Another disgruntled sound left Joaquin as he shifted in bed, perpetually feeling uncomfortable thanks to his body’s rise in temperature, and subsequent increase in sweat production. “It tastes like dirt.”
"And you would know how dirt tastes, how? Did you make a habit of eating it on the road?" Manolo’s joke was followed by a short laugh from Maria, and a quiet sound of skin on skin as Joaquin assumed Maria smacked Manolo’s arm.
"Hush. Joaquin doesn’t need your sass. Perhaps a song. Something nice. And Joaquin, you have to take your medicine, whether you think it tastes like dirt or not," Maria chided, tapping the soldier on the nose and earning a slight jump from him as he squinted his eye back open.

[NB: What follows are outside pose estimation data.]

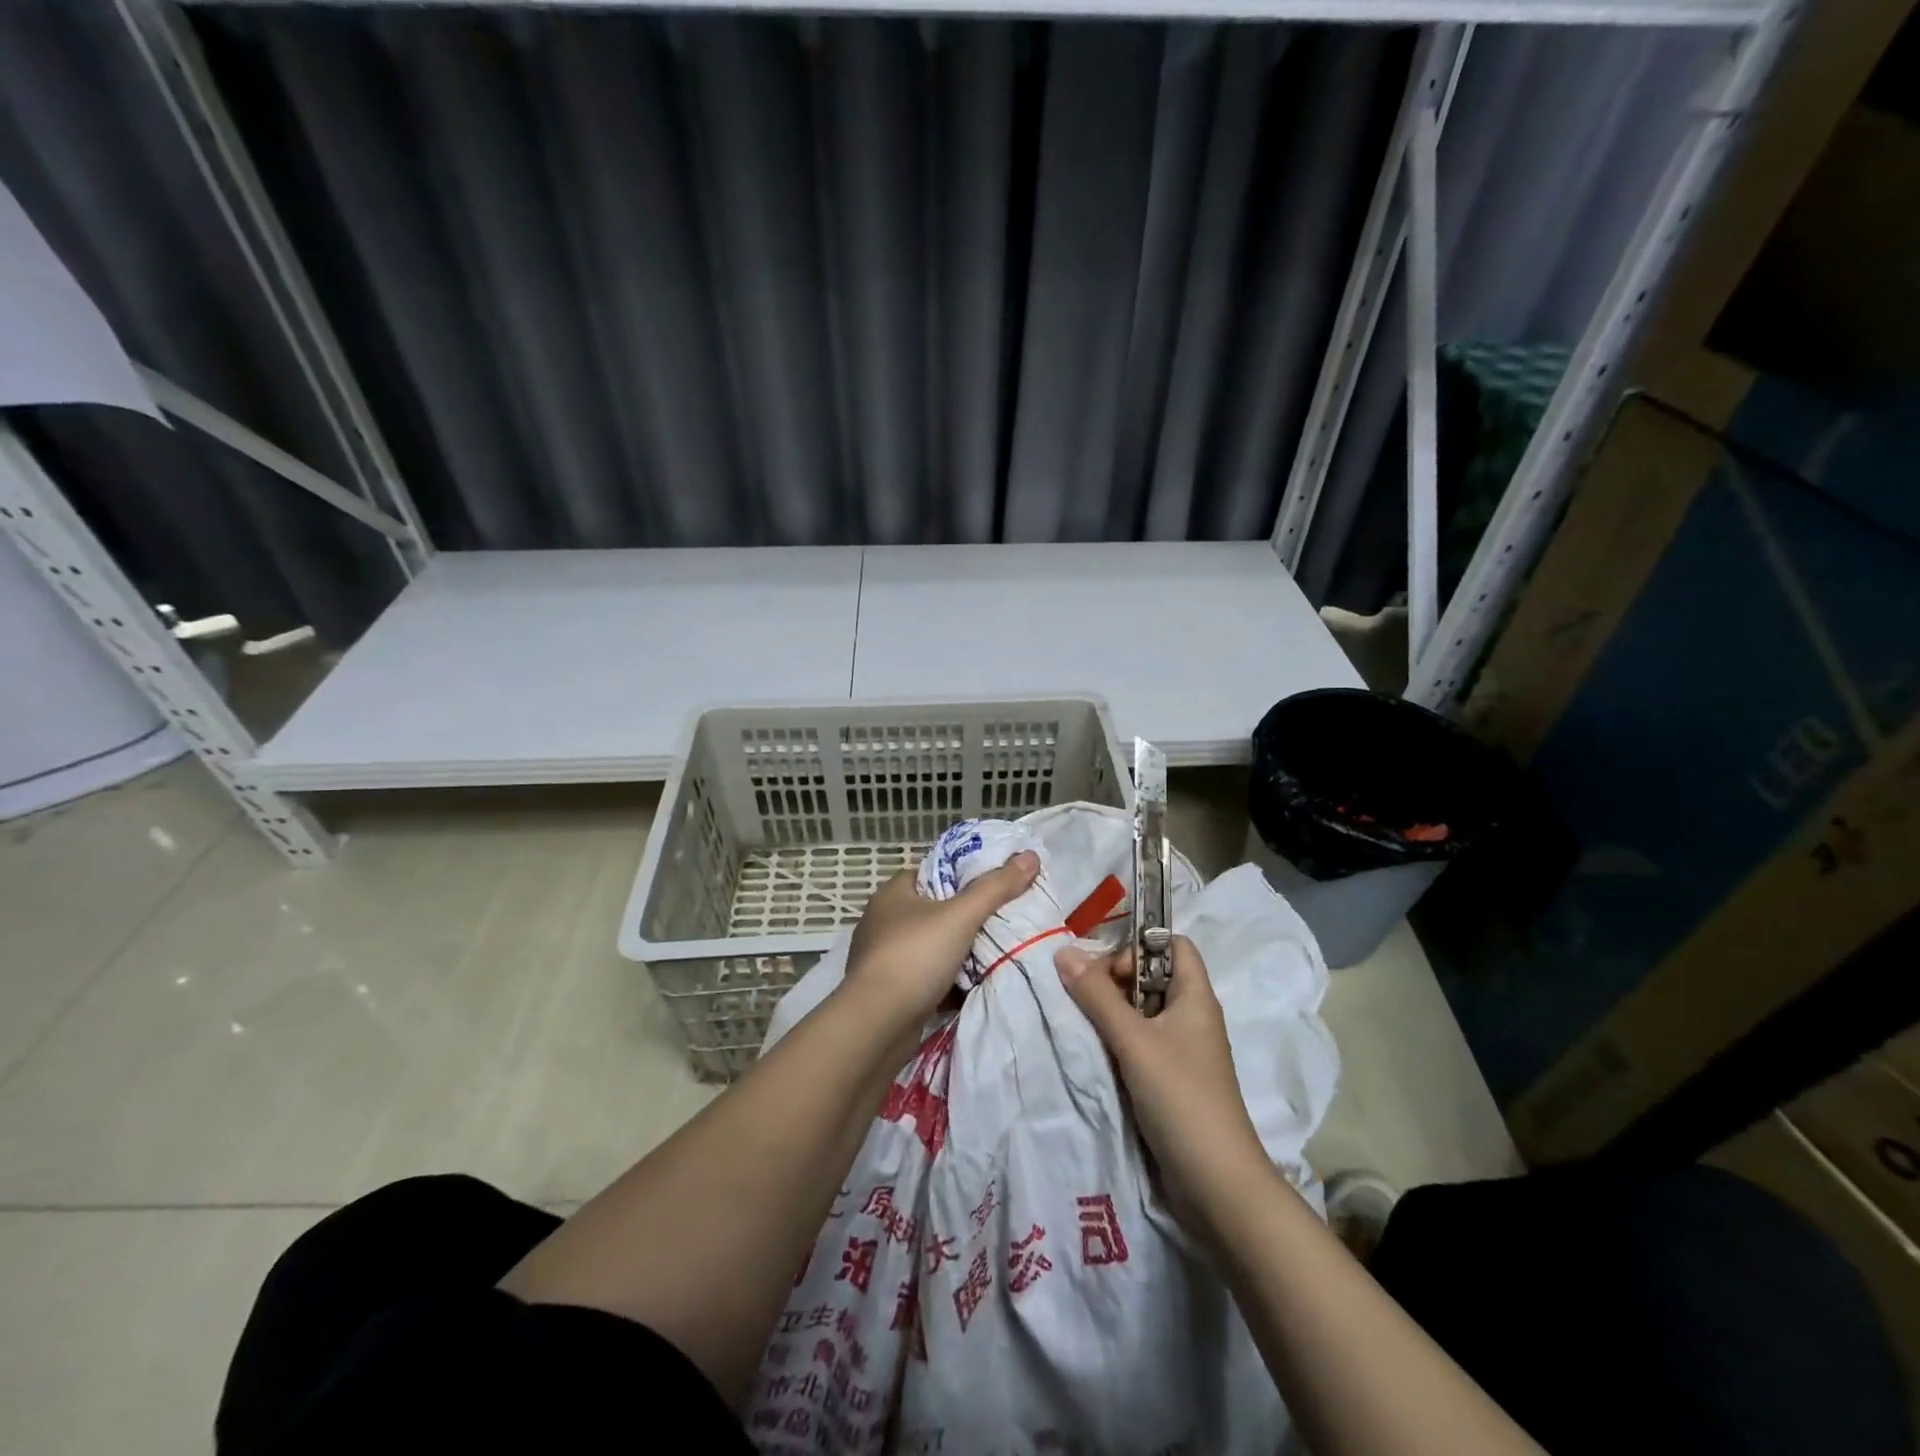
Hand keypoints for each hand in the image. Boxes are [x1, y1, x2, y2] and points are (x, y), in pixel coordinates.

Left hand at [844, 851, 1041, 1032]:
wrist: (877, 1025)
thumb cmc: (914, 957)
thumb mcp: (961, 916)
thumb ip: (996, 887)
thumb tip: (1030, 856)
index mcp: (893, 893)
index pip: (933, 873)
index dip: (963, 875)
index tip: (994, 884)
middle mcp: (883, 921)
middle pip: (934, 910)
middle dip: (965, 917)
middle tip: (1002, 919)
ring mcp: (883, 957)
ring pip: (931, 946)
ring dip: (957, 951)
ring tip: (995, 951)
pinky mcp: (889, 989)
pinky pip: (926, 977)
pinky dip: (948, 980)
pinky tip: (975, 984)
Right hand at [1055, 936, 1268, 1229]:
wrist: (1217, 1184)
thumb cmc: (1181, 1097)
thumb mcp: (1133, 1041)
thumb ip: (1097, 996)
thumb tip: (1063, 952)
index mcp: (1195, 997)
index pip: (1173, 944)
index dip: (1140, 945)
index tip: (1107, 968)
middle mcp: (1192, 1017)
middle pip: (1152, 975)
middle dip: (1115, 979)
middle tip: (1086, 997)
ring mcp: (1183, 1050)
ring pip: (1142, 1011)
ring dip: (1112, 1012)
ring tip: (1084, 1024)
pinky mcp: (1172, 1079)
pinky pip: (1141, 1042)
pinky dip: (1118, 1040)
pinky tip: (1097, 1053)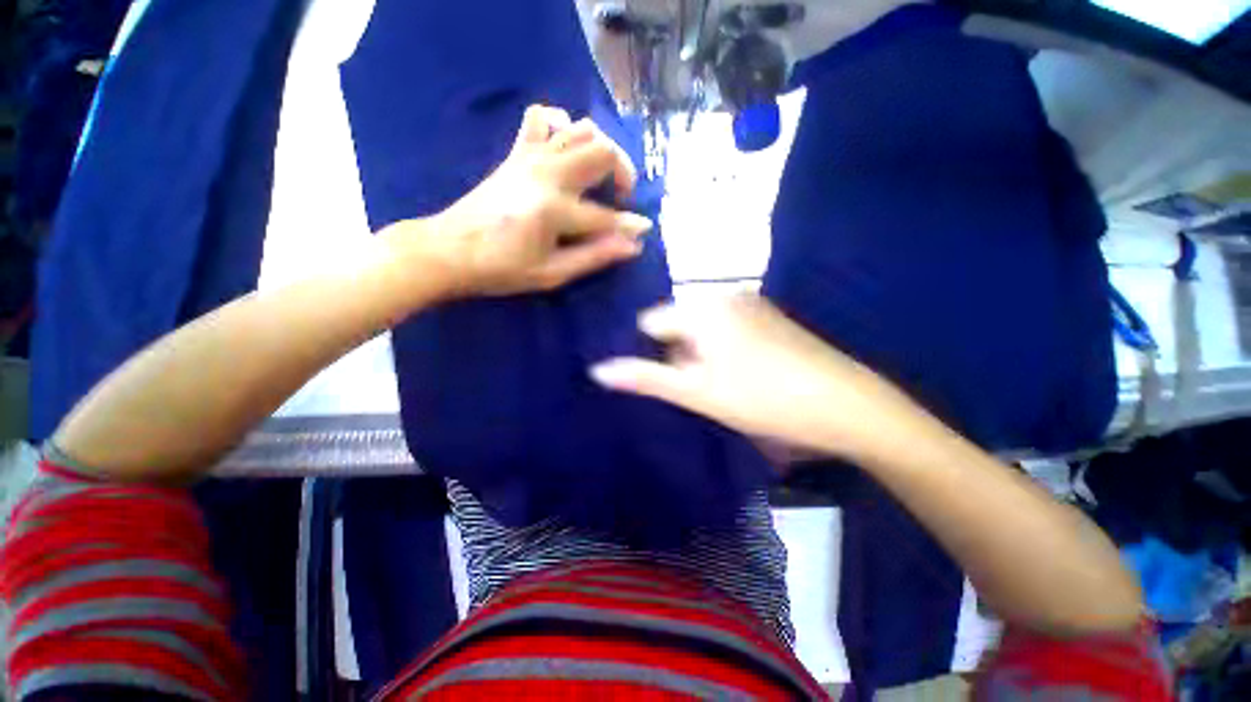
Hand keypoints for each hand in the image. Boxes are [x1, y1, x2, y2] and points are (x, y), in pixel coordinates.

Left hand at [407, 105, 654, 297]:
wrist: (449, 250)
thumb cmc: (501, 269)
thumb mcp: (551, 274)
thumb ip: (594, 256)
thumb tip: (632, 245)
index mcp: (554, 210)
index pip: (606, 216)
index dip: (630, 225)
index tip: (643, 231)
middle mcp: (547, 175)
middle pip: (602, 150)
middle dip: (623, 171)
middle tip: (620, 197)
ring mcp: (530, 157)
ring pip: (580, 129)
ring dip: (600, 148)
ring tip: (600, 176)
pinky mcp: (516, 153)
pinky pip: (542, 118)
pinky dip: (561, 124)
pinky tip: (566, 148)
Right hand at [590, 294, 910, 458]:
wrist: (847, 405)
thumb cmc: (764, 398)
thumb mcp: (697, 392)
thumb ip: (646, 378)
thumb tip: (597, 370)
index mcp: (702, 306)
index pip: (651, 322)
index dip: (649, 353)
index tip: (660, 380)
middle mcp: (724, 295)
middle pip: (677, 324)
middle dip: (675, 354)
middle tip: (692, 388)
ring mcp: (750, 304)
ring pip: (701, 328)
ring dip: (697, 355)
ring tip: (715, 386)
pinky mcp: (768, 319)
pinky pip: (726, 329)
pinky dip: (720, 350)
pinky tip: (740, 376)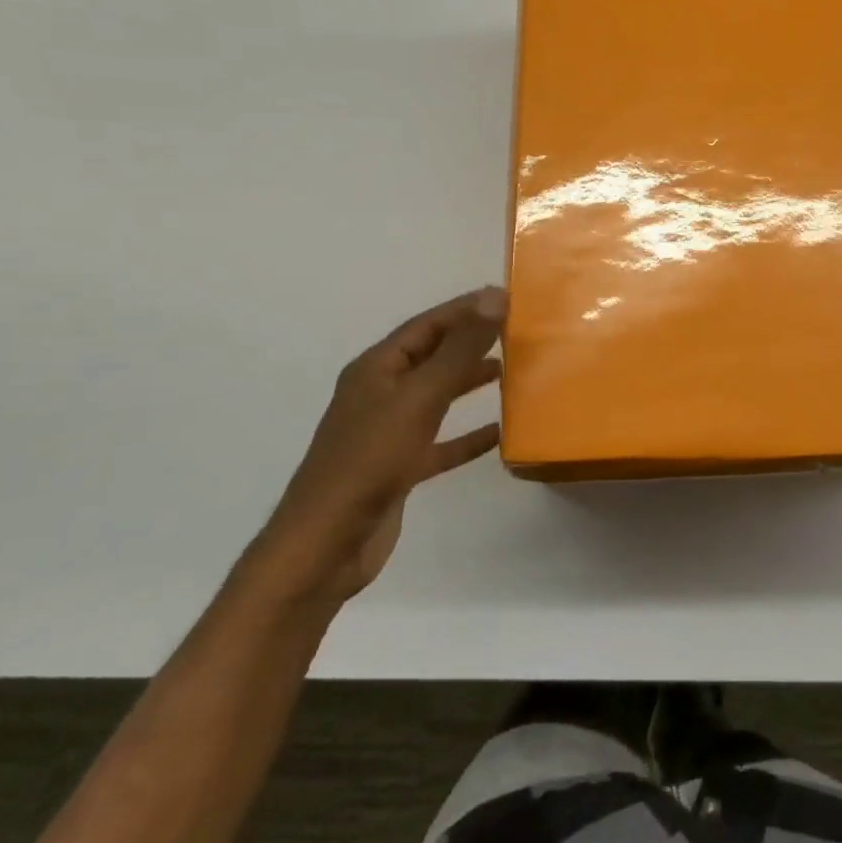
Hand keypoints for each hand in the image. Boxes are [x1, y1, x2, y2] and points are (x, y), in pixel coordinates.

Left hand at [249, 288, 506, 606]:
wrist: (327, 544)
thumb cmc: (370, 461)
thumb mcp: (419, 398)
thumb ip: (458, 350)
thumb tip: (494, 298)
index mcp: (376, 369)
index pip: (426, 325)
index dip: (464, 309)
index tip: (506, 298)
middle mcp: (380, 394)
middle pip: (431, 357)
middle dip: (469, 342)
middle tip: (514, 332)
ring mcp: (388, 432)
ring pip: (436, 396)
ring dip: (468, 382)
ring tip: (508, 371)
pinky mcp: (399, 468)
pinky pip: (440, 443)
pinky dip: (467, 436)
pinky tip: (498, 433)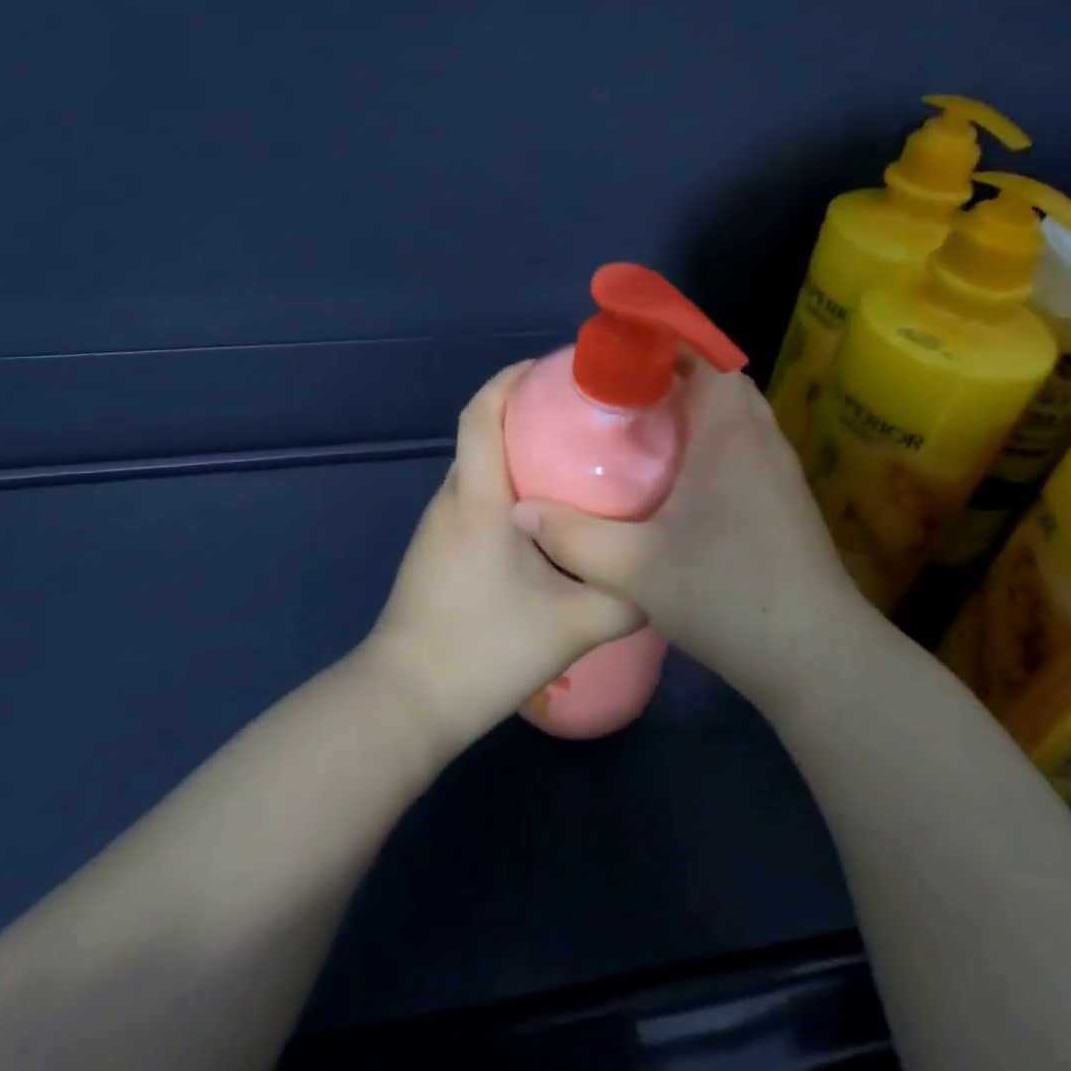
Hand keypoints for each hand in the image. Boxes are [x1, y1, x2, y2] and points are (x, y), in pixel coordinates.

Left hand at [363, 362, 644, 752]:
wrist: (407, 702)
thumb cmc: (485, 648)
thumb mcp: (574, 624)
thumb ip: (626, 595)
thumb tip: (662, 573)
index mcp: (477, 497)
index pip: (482, 412)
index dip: (512, 378)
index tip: (554, 368)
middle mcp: (452, 500)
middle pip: (484, 434)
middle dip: (529, 414)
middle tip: (588, 420)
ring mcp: (439, 527)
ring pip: (481, 471)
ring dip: (520, 455)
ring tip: (577, 465)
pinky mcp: (438, 553)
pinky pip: (476, 500)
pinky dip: (509, 489)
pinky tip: (547, 520)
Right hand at [509, 363, 892, 711]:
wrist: (815, 655)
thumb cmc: (725, 592)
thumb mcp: (634, 568)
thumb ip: (573, 536)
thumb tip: (520, 512)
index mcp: (729, 433)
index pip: (706, 358)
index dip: (666, 344)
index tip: (622, 353)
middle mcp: (761, 439)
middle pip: (724, 382)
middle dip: (678, 376)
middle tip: (626, 393)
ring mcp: (781, 471)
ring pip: (739, 417)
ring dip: (700, 410)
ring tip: (648, 429)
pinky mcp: (788, 502)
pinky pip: (747, 447)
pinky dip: (716, 442)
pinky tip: (682, 480)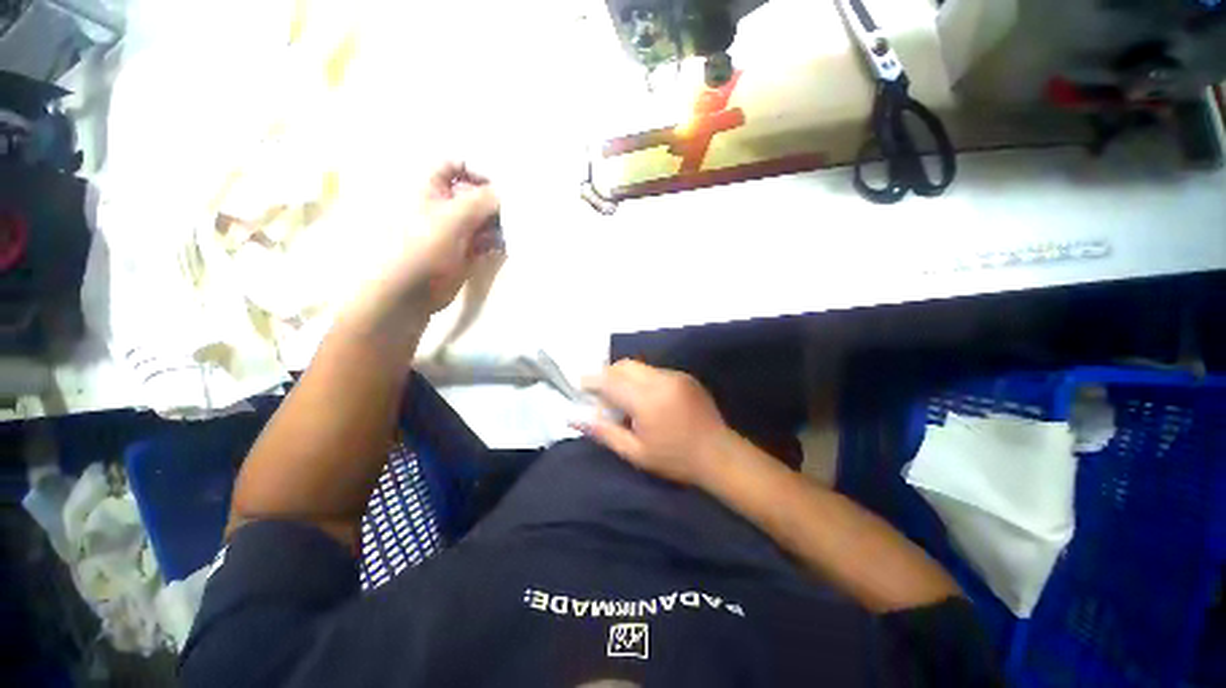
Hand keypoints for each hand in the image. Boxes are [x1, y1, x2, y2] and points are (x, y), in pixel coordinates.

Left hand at [363, 161, 501, 316]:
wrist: (415, 289)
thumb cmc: (427, 247)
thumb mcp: (454, 216)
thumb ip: (481, 200)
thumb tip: (503, 193)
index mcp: (433, 189)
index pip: (455, 166)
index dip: (475, 172)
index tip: (496, 187)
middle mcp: (446, 206)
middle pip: (475, 194)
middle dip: (493, 202)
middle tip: (508, 214)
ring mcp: (458, 230)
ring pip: (484, 219)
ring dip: (497, 224)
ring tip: (504, 233)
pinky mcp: (467, 250)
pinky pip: (487, 240)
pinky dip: (495, 242)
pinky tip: (499, 247)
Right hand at [580, 360, 730, 485]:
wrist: (719, 455)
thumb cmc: (674, 459)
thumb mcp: (635, 452)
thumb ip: (604, 432)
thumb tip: (574, 419)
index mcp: (646, 400)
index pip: (610, 381)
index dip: (592, 381)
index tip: (581, 385)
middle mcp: (660, 380)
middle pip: (625, 365)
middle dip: (608, 375)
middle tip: (603, 395)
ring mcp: (675, 375)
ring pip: (640, 367)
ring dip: (626, 377)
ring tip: (625, 400)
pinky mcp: (685, 376)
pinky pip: (655, 371)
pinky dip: (642, 379)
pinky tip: (646, 400)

"Mean," he muttered, tilting his head to watch as Manolo tuned his guitar slightly, a small smile on his face as quiet music began to fill the room. He settled against his pillows as Manolo began to sing, a quiet, momentarily contented sigh leaving his lips as Maria moved from the chair she’d been sitting on to the side of his bed, her weight settling next to Joaquin’s shoulder as her fingers began to brush gently through his hair. He could feel the pull of sleep as the two did their best to sooth him in his illness, his eye drifting shut as Manolo’s weight settled on his other side.
"Thank you, mis amores," he murmured as he began to drift off.
"Sleep well, quierdo," Maria cooed, pressing a kiss to the top of his head.